EXERCISE: Lines before the one containing "564 269 11.28" are left out; that line and all after it, through the end of the records, must be transcribed exactly.
--- SOURCE INFORMATION ---
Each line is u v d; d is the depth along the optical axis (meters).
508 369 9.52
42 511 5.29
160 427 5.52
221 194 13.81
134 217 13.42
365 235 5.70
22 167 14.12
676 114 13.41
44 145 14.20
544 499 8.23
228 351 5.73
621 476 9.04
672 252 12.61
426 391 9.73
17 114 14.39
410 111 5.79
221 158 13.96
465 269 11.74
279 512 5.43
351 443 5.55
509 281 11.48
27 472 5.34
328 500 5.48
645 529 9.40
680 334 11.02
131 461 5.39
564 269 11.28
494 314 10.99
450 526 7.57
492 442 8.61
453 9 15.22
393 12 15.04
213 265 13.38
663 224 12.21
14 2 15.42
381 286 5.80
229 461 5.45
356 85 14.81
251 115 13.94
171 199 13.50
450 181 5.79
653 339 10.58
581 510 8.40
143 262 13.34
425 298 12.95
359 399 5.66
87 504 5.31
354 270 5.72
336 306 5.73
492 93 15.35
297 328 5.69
---
WRITTEN RESPONSE:
564 269 11.28
494 314 10.99
450 526 7.57
492 442 8.61
453 9 15.22
393 12 15.04
213 265 13.38
663 224 12.21
14 2 15.42
381 286 5.80
229 461 5.45
356 85 14.81
251 115 13.94
171 199 13.50
450 181 5.79
653 339 10.58
581 510 8.40
143 262 13.34
425 298 12.95
359 399 5.66
87 504 5.31
354 270 5.72
336 306 5.73
492 93 15.35
297 328 5.69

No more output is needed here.